ANDYVISION - watch me try to be creative. live.

Tuesday, August 26, 2008

My monthly flow

There's an inevitable ebb and flow of intensity with a job in advertising. It seems to be lately that it's been primarily a flow for us.

After our presentation to Starbucks on Thursday, Karen and I had a relatively light Friday. Great, we thought. Perhaps we'll actually have a weekend! (It'd be the first.)

Such thoughts were brought to a halt with a call around 9:00 that night. (For some reason all calls from Wieden seem to happen at 9:00. I've just realized that. That's the third time it's happened, and all for very different purposes.) Long story short, we were called in for the weekend to work on some alternative ideas and TV for different project other than the one we've been working on. It was sort of nice to step into someone else's campaign that was at least partially realized and try to figure how to enhance it.

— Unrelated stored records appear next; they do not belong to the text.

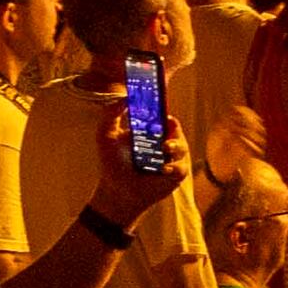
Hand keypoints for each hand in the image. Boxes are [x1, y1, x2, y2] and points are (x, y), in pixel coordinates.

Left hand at [83, 85, 186, 231]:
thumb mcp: (106, 134)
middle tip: (168, 122)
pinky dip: (173, 167)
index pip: (160, 115)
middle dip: (173, 125)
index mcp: (149, 131)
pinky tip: (163, 169)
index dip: (161, 108)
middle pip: (175, 128)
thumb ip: (111, 113)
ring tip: (165, 148)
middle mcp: (163, 142)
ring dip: (175, 145)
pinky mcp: (176, 175)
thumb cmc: (112, 162)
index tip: (158, 104)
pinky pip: (181, 167)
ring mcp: (171, 158)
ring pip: (182, 146)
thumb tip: (126, 97)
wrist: (117, 190)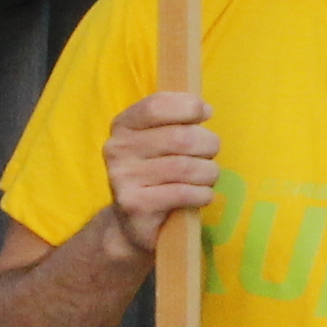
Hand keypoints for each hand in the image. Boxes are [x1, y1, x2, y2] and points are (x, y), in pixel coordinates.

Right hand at [100, 90, 218, 248]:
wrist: (135, 220)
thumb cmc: (158, 171)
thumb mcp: (161, 139)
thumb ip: (177, 120)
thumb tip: (204, 109)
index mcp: (123, 126)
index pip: (156, 106)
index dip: (188, 106)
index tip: (206, 113)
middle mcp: (117, 149)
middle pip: (181, 137)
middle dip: (208, 145)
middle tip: (208, 155)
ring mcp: (123, 178)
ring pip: (187, 167)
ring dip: (208, 173)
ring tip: (204, 177)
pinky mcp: (135, 205)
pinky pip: (185, 193)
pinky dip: (203, 194)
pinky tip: (199, 196)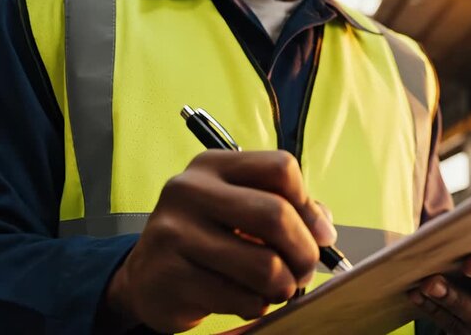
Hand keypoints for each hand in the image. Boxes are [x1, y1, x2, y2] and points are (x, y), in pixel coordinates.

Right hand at [103, 151, 336, 332]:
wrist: (146, 277)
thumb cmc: (205, 238)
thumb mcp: (239, 208)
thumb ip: (286, 208)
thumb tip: (323, 230)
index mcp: (212, 166)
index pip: (280, 168)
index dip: (309, 206)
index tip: (319, 233)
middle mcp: (189, 191)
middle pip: (276, 215)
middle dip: (304, 251)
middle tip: (305, 269)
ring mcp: (175, 233)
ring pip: (265, 265)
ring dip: (285, 285)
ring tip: (279, 287)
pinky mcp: (170, 277)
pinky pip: (243, 298)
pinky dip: (259, 304)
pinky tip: (250, 299)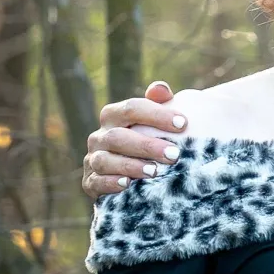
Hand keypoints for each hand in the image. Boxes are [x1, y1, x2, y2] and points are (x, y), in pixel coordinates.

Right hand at [82, 81, 186, 199]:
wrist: (131, 174)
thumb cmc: (149, 138)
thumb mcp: (155, 119)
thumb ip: (159, 102)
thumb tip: (160, 88)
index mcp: (113, 116)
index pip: (131, 108)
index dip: (157, 114)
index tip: (183, 124)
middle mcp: (99, 136)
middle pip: (118, 136)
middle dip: (147, 145)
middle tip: (174, 154)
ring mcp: (93, 159)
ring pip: (105, 160)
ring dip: (130, 165)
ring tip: (154, 171)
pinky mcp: (90, 182)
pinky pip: (96, 182)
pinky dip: (110, 183)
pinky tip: (127, 184)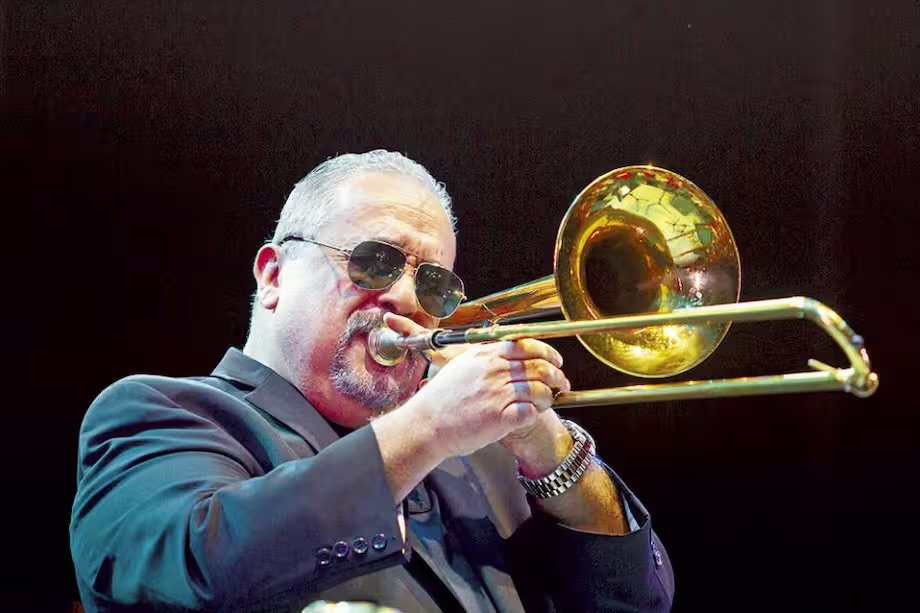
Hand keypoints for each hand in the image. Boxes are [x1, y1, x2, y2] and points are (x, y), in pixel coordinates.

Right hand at [385, 313, 570, 458]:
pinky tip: (531, 415)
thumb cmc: (440, 398)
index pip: (527, 345)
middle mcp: (494, 371)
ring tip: (549, 401)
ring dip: (549, 396)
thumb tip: (506, 350)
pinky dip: (536, 413)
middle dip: (557, 375)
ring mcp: (497, 394)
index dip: (548, 352)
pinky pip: (530, 412)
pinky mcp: (499, 418)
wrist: (426, 424)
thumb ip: (485, 356)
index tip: (556, 360)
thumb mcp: (461, 365)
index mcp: (486, 355)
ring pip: (540, 390)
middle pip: (539, 366)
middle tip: (562, 383)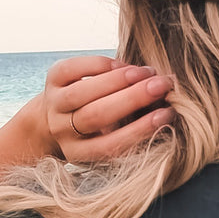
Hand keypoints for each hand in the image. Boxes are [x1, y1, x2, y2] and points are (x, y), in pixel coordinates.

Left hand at [38, 54, 174, 163]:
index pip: (111, 145)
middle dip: (132, 98)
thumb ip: (129, 130)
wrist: (55, 116)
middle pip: (97, 115)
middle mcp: (63, 131)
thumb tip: (164, 109)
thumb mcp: (108, 139)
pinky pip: (75, 68)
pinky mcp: (51, 79)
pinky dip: (102, 64)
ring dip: (119, 79)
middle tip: (161, 86)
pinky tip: (123, 65)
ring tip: (146, 73)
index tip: (166, 115)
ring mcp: (54, 105)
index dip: (139, 130)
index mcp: (79, 153)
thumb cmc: (95, 130)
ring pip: (85, 91)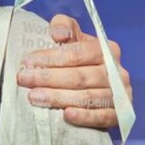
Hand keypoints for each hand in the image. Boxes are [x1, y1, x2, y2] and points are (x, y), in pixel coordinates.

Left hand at [16, 14, 131, 128]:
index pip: (77, 53)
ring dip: (60, 97)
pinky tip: (67, 115)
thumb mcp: (73, 38)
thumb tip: (57, 32)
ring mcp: (120, 95)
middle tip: (24, 80)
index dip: (51, 58)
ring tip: (35, 98)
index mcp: (106, 50)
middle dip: (49, 78)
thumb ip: (64, 27)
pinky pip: (102, 117)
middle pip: (80, 76)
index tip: (27, 62)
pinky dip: (85, 116)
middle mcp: (116, 72)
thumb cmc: (79, 60)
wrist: (94, 86)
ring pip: (89, 97)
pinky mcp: (119, 115)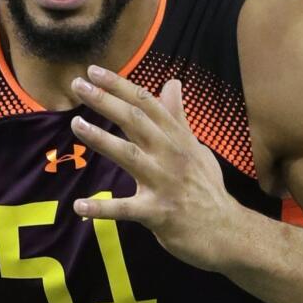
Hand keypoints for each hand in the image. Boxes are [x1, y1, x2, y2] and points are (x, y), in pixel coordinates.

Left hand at [69, 65, 244, 272]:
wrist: (227, 232)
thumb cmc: (207, 188)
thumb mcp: (196, 148)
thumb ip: (178, 118)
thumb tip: (172, 83)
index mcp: (178, 139)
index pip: (147, 104)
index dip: (120, 86)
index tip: (94, 71)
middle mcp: (171, 155)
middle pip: (136, 121)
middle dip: (105, 101)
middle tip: (78, 85)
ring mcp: (164, 184)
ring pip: (130, 156)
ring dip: (102, 139)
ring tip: (76, 125)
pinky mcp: (158, 213)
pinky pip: (126, 209)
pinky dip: (102, 208)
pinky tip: (79, 205)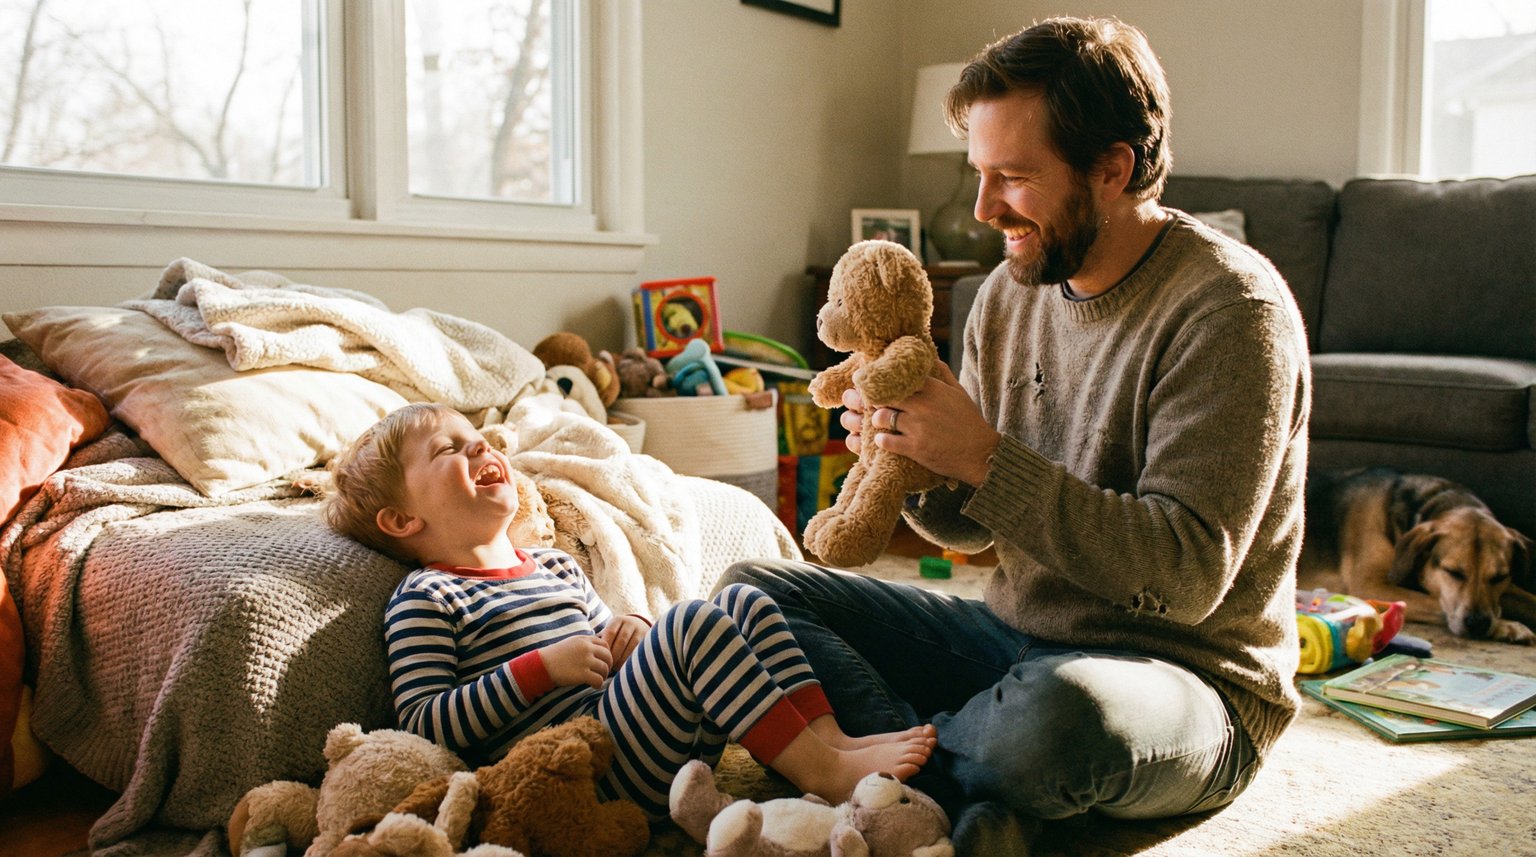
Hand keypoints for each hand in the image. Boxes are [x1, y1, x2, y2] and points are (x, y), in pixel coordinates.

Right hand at [542, 634, 610, 688]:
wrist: (541, 665)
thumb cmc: (555, 656)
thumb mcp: (571, 643)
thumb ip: (585, 644)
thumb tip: (598, 650)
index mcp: (584, 639)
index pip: (605, 645)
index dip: (607, 654)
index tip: (603, 662)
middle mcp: (587, 648)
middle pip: (608, 656)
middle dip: (608, 665)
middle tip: (604, 672)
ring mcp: (585, 660)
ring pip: (605, 668)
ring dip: (603, 675)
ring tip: (598, 679)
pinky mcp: (582, 674)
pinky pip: (599, 680)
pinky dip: (598, 684)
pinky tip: (594, 686)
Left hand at [600, 615, 648, 666]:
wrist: (639, 625)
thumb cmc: (618, 633)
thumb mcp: (612, 631)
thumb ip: (603, 639)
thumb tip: (591, 652)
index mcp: (618, 620)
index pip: (611, 632)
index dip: (607, 646)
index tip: (602, 657)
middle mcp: (630, 623)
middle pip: (621, 640)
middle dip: (614, 654)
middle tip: (608, 665)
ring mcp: (640, 630)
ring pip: (631, 646)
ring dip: (623, 659)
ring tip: (616, 668)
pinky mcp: (647, 638)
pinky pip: (639, 651)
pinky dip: (631, 659)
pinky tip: (625, 666)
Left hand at [841, 363, 999, 486]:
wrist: (980, 453)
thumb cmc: (969, 422)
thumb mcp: (959, 393)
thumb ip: (943, 375)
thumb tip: (931, 358)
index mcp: (932, 389)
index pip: (898, 377)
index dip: (880, 378)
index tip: (868, 379)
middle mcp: (923, 405)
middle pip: (884, 395)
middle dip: (868, 397)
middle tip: (857, 399)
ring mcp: (918, 426)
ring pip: (882, 417)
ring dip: (874, 419)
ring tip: (872, 420)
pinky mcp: (915, 448)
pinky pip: (887, 441)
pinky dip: (880, 439)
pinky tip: (880, 439)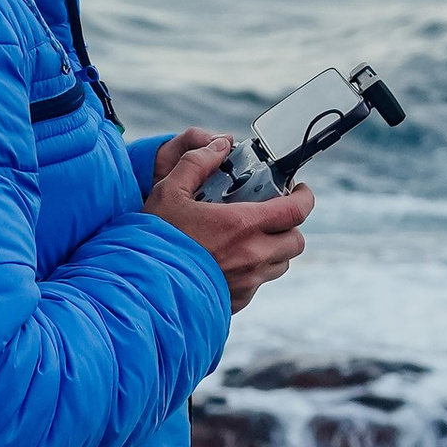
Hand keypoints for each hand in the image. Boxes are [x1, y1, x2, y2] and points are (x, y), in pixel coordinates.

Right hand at [146, 130, 313, 309]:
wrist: (143, 285)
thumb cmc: (155, 237)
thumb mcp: (168, 191)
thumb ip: (196, 163)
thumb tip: (220, 146)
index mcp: (242, 225)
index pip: (296, 211)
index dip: (304, 198)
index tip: (298, 191)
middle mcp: (252, 256)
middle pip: (296, 241)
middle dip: (290, 226)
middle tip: (274, 215)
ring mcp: (247, 282)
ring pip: (280, 264)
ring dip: (275, 249)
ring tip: (253, 238)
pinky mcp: (238, 301)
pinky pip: (259, 284)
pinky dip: (255, 271)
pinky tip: (232, 261)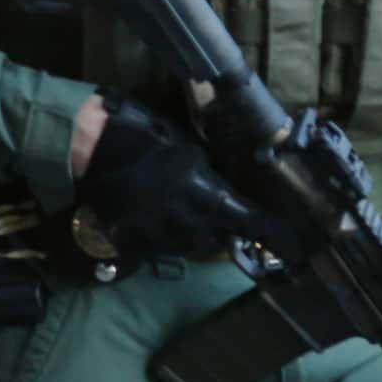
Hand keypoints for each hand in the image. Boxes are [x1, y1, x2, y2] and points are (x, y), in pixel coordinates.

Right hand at [75, 97, 297, 260]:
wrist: (88, 145)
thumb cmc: (142, 134)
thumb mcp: (187, 147)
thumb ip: (210, 172)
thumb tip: (230, 185)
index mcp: (205, 193)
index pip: (251, 223)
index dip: (274, 236)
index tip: (293, 246)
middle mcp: (187, 220)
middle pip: (218, 241)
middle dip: (223, 232)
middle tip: (219, 217)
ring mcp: (158, 234)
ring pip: (190, 247)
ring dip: (195, 236)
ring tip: (183, 215)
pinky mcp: (133, 241)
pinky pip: (160, 247)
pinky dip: (164, 238)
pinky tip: (156, 220)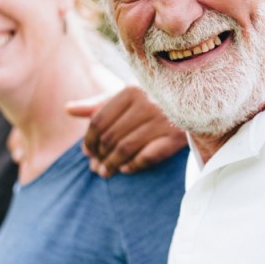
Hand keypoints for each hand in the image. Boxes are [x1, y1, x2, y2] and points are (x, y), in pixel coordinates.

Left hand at [69, 86, 187, 177]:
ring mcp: (162, 120)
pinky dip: (133, 165)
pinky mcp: (175, 137)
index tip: (86, 152)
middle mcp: (147, 103)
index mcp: (131, 91)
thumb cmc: (156, 101)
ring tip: (105, 172)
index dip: (88, 140)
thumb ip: (99, 104)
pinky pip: (147, 156)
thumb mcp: (128, 97)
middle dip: (99, 156)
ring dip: (112, 164)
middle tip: (95, 167)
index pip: (98, 121)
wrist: (196, 106)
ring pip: (125, 149)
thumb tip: (68, 109)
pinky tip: (125, 169)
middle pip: (110, 137)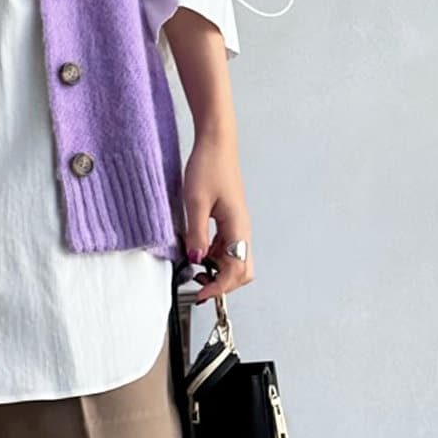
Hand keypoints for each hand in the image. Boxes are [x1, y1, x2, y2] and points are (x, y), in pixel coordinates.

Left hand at [182, 132, 253, 303]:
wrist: (216, 143)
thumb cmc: (208, 166)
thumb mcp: (195, 202)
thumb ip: (196, 234)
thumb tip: (196, 260)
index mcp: (238, 227)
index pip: (236, 270)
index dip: (219, 287)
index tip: (200, 295)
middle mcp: (242, 228)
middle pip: (243, 271)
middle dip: (224, 284)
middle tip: (199, 287)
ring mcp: (238, 225)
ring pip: (235, 260)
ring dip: (218, 271)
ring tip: (194, 269)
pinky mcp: (231, 220)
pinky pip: (227, 247)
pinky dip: (215, 257)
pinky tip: (198, 251)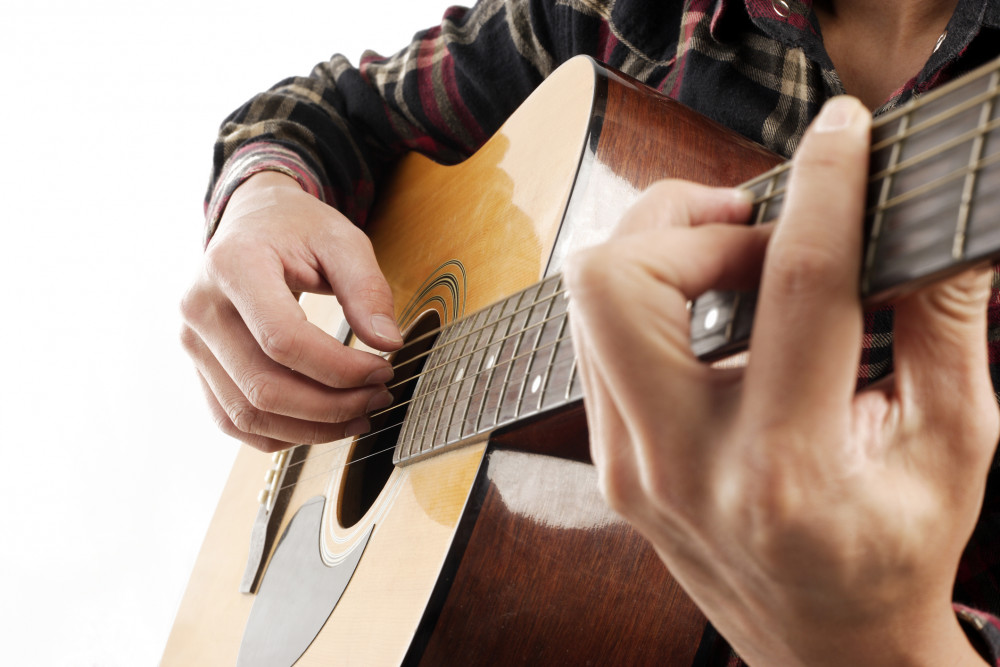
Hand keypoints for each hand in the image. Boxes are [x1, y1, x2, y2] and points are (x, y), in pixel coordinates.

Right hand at [180, 171, 401, 451]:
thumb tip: (389, 344)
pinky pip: (234, 420)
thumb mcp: (342, 240)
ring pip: (248, 414)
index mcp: (233, 266)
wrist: (252, 220)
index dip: (339, 368)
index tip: (383, 368)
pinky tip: (325, 424)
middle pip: (264, 387)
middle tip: (380, 395)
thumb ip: (367, 289)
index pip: (282, 340)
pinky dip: (282, 433)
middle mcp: (201, 308)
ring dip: (311, 428)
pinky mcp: (200, 366)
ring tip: (361, 414)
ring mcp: (194, 343)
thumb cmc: (297, 228)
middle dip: (332, 405)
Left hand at [566, 97, 996, 664]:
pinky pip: (597, 343)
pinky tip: (707, 311)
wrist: (825, 650)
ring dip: (659, 253)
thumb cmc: (892, 558)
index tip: (839, 134)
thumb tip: (940, 232)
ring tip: (734, 263)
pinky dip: (647, 300)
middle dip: (686, 220)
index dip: (822, 191)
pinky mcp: (612, 463)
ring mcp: (630, 466)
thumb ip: (947, 329)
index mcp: (786, 466)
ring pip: (590, 303)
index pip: (794, 287)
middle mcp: (682, 464)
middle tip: (756, 227)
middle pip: (620, 280)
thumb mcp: (953, 447)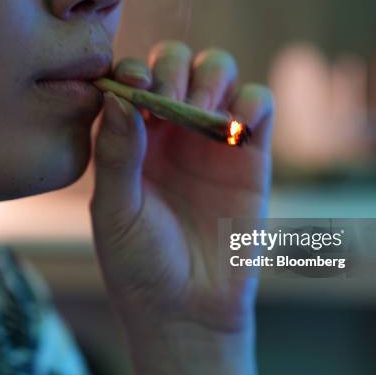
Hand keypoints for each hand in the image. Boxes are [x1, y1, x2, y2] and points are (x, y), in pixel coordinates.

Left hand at [90, 41, 272, 374]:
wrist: (188, 311)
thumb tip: (117, 96)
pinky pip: (259, 105)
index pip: (132, 79)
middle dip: (173, 69)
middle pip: (176, 64)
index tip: (134, 86)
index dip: (133, 71)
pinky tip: (238, 123)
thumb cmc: (140, 265)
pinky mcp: (251, 156)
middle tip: (170, 98)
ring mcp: (211, 140)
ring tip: (203, 111)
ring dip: (212, 76)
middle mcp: (170, 132)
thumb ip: (117, 153)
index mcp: (131, 140)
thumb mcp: (115, 211)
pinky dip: (253, 100)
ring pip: (219, 72)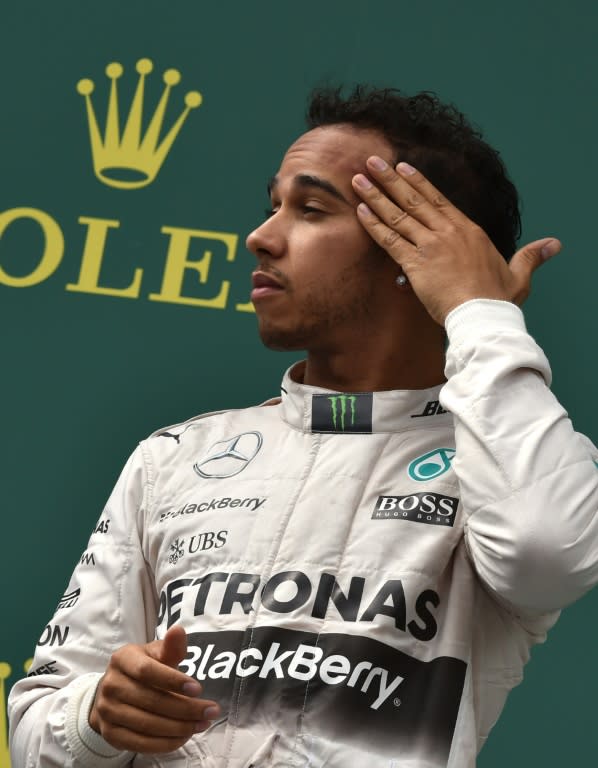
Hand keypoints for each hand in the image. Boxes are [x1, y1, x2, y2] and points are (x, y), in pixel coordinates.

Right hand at [89, 625, 220, 753]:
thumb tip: (179, 630)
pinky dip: (166, 743)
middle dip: (186, 709)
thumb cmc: (143, 669)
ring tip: (202, 724)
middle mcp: (111, 685)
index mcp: (122, 659)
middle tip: (211, 711)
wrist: (115, 691)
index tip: (199, 689)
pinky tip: (184, 737)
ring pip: (147, 725)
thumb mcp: (156, 653)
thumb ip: (170, 647)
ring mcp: (107, 711)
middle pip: (151, 701)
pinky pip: (140, 744)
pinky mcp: (110, 734)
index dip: (173, 681)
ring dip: (179, 728)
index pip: (147, 671)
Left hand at [352, 157, 560, 323]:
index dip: (418, 182)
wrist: (482, 316)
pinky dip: (374, 224)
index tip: (402, 167)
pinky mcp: (415, 263)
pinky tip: (361, 210)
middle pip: (413, 199)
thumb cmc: (498, 300)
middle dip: (390, 179)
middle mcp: (447, 232)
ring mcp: (429, 245)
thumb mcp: (518, 275)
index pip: (438, 199)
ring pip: (398, 214)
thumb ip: (530, 256)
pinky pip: (389, 240)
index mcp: (468, 230)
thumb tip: (553, 245)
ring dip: (376, 195)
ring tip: (359, 179)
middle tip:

Even more, it was another learning experience. As the campaigns weren't ours, it was interesting to watch from somewhat of an outsiders perspective and see how the main team worked through the problem and how our CD worked the idea.

The thing I'm truly stupified by is Joe's inhuman talent to generate ideas on command. Watching him work is like watching a mathematician at a chalkboard. You can see him going over it all in his head, and then suddenly he spits out a computation. Except the computation is a wonderful string of words rather than a string of numbers. He writes lines and TV spots in seconds.

That's another thing that we're trying to grow accustomed to, the sheer speed. Everything seems to happen very last minute. Or rather, the ideas and strategies are working, and the actual execution and refinement is an enormous group effort that spans creatives, CDs, account and studio all running like mad to pull it off. Then it goes through more rounds—the ECDs, the big guy—and more corrections. But it all happens in rapid succession.

This is surely nothing new to any vets, but as a green it's still very much a whirlwind of activity, decisions, deadlines and close calls. And it makes it all the more impressive to watch a brilliant creative spin some magic in an atmosphere like that.

So, bottom line: It's crazy fast, but it's crazy awesome.

And I'm not sure it's going to really ebb any time soon.